I really need to pick and plant spring bulbs, it's been so warm so late into the fall that I almost forgot about them. They can be planted any time before winter, as long as the ground is not frozen. I have some pretty daffodils I planted in the middle of December as proof.
There are a few good gardening practice rules that ensure the success of bulbs, even though they're pretty forgiving plants and might do well anyway.
First, don't plant them until temperatures drop into the fifties, otherwise they will sprout foliage right before the beginning of winter.
Second, plant them in groups of six or more, solitary bulbs don't look all that pretty and they fare so much better in company. Make sure to respect the planting depth, or your bulbs won't bloom. If you plant them too deep, they won't be able to reach up through the dirt in time for their season, and some will choose not to emerge at all.
When you dig their planting beds, make the holes wide and shallow, and don't crowd them. Spread a good handful of bone meal before you place and cover the bulbs.

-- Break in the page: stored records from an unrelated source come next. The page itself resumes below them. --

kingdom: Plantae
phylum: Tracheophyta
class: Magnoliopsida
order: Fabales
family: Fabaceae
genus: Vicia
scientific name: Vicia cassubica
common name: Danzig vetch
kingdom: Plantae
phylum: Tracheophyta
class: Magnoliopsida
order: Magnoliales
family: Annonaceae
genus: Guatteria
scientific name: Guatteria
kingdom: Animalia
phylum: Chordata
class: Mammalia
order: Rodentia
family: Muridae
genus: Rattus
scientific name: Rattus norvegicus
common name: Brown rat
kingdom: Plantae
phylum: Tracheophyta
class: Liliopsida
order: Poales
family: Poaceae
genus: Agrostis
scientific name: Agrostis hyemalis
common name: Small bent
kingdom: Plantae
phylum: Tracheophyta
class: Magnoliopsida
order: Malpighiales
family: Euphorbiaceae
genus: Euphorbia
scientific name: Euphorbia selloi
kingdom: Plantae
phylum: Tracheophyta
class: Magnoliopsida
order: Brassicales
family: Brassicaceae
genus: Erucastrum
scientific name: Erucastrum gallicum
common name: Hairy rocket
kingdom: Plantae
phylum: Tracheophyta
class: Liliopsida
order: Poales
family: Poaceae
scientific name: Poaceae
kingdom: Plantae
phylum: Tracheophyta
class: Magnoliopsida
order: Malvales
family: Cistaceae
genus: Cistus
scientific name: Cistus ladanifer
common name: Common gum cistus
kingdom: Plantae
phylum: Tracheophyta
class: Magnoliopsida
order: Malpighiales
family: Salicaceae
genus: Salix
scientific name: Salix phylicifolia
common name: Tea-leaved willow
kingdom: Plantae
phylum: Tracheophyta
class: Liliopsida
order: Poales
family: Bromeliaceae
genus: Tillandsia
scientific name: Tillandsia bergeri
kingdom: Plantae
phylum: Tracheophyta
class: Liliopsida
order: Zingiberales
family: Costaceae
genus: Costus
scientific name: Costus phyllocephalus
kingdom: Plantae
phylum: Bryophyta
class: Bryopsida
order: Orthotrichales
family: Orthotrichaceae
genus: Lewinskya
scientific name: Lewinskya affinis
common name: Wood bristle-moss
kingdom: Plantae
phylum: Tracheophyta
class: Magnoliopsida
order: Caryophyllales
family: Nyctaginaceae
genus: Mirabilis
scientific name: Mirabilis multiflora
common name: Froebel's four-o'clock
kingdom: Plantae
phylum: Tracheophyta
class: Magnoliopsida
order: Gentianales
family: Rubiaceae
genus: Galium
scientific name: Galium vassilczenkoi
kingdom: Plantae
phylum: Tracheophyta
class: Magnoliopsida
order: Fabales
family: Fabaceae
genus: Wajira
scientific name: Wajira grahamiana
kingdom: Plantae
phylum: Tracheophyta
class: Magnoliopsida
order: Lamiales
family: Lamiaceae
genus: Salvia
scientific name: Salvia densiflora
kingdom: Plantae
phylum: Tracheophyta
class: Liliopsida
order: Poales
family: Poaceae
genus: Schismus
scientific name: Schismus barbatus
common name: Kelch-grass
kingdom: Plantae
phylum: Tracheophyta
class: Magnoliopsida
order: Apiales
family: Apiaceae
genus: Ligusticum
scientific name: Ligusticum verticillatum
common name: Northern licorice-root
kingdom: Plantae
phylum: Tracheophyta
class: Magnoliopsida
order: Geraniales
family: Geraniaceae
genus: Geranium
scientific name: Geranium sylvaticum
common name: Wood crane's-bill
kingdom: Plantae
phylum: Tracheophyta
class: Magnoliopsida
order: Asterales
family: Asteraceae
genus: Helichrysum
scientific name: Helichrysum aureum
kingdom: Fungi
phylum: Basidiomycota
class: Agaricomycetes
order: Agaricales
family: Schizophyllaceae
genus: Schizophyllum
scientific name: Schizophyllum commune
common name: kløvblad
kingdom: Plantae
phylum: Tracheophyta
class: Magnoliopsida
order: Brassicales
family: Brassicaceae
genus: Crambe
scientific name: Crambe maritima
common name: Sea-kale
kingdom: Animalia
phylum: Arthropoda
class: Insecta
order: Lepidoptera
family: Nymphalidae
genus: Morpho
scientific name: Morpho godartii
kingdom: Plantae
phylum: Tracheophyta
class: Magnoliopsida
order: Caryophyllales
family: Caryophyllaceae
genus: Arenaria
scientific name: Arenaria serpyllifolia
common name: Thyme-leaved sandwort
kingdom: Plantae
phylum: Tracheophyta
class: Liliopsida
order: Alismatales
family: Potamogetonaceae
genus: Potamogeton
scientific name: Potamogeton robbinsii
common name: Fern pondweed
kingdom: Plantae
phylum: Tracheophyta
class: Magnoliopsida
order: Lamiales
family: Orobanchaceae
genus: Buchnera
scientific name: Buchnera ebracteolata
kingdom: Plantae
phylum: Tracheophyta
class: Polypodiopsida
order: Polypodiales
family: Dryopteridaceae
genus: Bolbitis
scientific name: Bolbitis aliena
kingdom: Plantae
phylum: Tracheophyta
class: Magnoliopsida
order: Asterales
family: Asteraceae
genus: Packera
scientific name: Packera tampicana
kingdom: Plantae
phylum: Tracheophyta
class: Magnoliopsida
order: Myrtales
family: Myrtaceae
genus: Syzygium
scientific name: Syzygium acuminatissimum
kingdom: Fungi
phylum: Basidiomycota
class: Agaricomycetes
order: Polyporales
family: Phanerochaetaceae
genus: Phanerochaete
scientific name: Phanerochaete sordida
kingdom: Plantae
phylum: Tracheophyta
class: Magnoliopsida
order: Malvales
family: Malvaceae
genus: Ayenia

If you have wildlife in your yard, and who doesn't, your spring bulbs will provide delightful treats for it during the cold season. If you'd rather keep your bulbs, try covering them with netting before you bury them.
Don't forget to water bulbs, especially while they are dormant. People tend to forget about them after they die down to the ground, but their water needs are the same.
Toad lilies are the last flowers of the year, at least in the garden. They start blooming mid-October, to keep company to the already brown seed heads of the sedums, and they stay in bloom until November, braving the first frosts.
People tend to associate bulbs with spring, and ignore their potential in the garden during summer and fall. For instance, I really miss the Casablanca lilies; I don't even know if they reached the end of their natural life cycle or succumbed to the unforgiving winter, but they all vanished one year, for no apparent reason.
The tuberose finished blooming, and not a moment too soon. It is more of a September flower, anyway, and it looks like the weather is finally turning cold. Any day now I'll have to move the tender perennials indoors.
It rained really hard last night, at the end of almost a month of dry weather, and it kept raining throughout the day.
Time for pumpkins, candy, and fall planting. There is a thick blanket of colorful leaves laid down along the way to the front door.